Sometimes mid-century the rescue organizations in Australia found out that these “surfskis” were more efficient than the rowboats with a crew of 5 that were used to save swimmers swept out to sea by the currents. They were simpler, cheaper, and faster, and 1946 surfskis were officially accepted as rescue crafts – then flat surfboards, far from the surfskis of today.
What now is known as surfskis developed in competitions between rescue teams on different beaches during the 50s. The early paddleboards were heavy skin-on-frame designs, but they soon evolved to longer and narrower hulls – still paddled standing up as SUP:s.

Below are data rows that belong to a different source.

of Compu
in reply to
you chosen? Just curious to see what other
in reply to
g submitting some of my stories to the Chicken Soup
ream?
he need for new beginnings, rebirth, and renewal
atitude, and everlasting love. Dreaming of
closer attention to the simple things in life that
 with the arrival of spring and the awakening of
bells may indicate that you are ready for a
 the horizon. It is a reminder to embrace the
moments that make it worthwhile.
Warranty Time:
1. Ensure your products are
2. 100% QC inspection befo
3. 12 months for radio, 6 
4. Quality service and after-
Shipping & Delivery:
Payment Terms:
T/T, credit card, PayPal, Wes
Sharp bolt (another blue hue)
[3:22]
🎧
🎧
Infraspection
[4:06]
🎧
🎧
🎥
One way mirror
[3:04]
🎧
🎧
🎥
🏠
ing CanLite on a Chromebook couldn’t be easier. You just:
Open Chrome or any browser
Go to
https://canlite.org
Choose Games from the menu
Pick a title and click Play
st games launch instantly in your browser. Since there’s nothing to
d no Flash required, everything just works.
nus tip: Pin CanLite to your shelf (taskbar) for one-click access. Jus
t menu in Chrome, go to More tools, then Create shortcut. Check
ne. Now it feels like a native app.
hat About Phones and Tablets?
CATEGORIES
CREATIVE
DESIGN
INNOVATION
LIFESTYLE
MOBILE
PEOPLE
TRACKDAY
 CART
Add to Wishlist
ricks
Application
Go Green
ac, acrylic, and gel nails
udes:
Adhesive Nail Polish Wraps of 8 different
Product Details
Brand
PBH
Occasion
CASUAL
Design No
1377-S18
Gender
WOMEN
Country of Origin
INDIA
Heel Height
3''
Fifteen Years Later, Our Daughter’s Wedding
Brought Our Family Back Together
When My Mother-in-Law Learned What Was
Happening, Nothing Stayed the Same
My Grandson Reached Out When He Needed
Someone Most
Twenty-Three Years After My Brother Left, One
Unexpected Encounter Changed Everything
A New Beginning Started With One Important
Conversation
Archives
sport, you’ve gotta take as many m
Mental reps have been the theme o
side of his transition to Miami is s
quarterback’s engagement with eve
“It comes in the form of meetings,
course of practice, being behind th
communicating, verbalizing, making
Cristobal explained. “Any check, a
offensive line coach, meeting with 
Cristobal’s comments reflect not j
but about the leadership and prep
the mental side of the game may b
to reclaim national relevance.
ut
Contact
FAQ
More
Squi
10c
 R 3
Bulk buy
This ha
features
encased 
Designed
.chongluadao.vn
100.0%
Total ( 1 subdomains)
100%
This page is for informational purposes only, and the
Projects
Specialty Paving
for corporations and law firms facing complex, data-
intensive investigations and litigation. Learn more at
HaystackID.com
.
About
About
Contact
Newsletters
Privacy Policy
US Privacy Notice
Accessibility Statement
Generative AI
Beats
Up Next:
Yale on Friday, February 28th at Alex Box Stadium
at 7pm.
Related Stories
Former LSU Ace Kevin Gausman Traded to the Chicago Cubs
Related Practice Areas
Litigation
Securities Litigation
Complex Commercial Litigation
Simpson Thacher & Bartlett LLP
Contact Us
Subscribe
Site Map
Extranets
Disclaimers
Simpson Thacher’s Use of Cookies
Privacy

At the Melbourne Olympics 1956, athletes from other countries saw the surfboards and were impressed – and the surfski paddlers discovered the efficiency and power when sitting down with a kayak paddle. In the US and South Africa, the next steps in the development of the modern surfski were taken.
In South Africa, the skin-on-frame was exchanged for foam-filled fiberglass hulls with a cockpit and the main focus was distance competitions. In Australia, the sport came to focus on sprint in strictly regulated fiberglass surfskis.
On Hawaii, this evolution took off a little later and, very interestingly without any rules regarding the hulls. The developing environment was the toughest possible: formidable Pacific swell and fast-moving currents around the islands. Molokai Race became the most important event to evaluate new designs and ideas. Also very interesting is that the fastest time ever on Molokai is from 1997 with an older, shorter, and heavier Hawaiian ski and a standard flat paddle (Dean Gardiner). That is just one indication that today's surfskis at 6,5 meters may be longer than necessary – and the reason may be that a couple of very big and strong competitors dominated the sport for some time, tricking the manufacturers to increase the length. They could make good use of the long hulls in spite of the increased friction. But can we?
I believe that the top surfskis of tomorrow will be perhaps 5% shorter.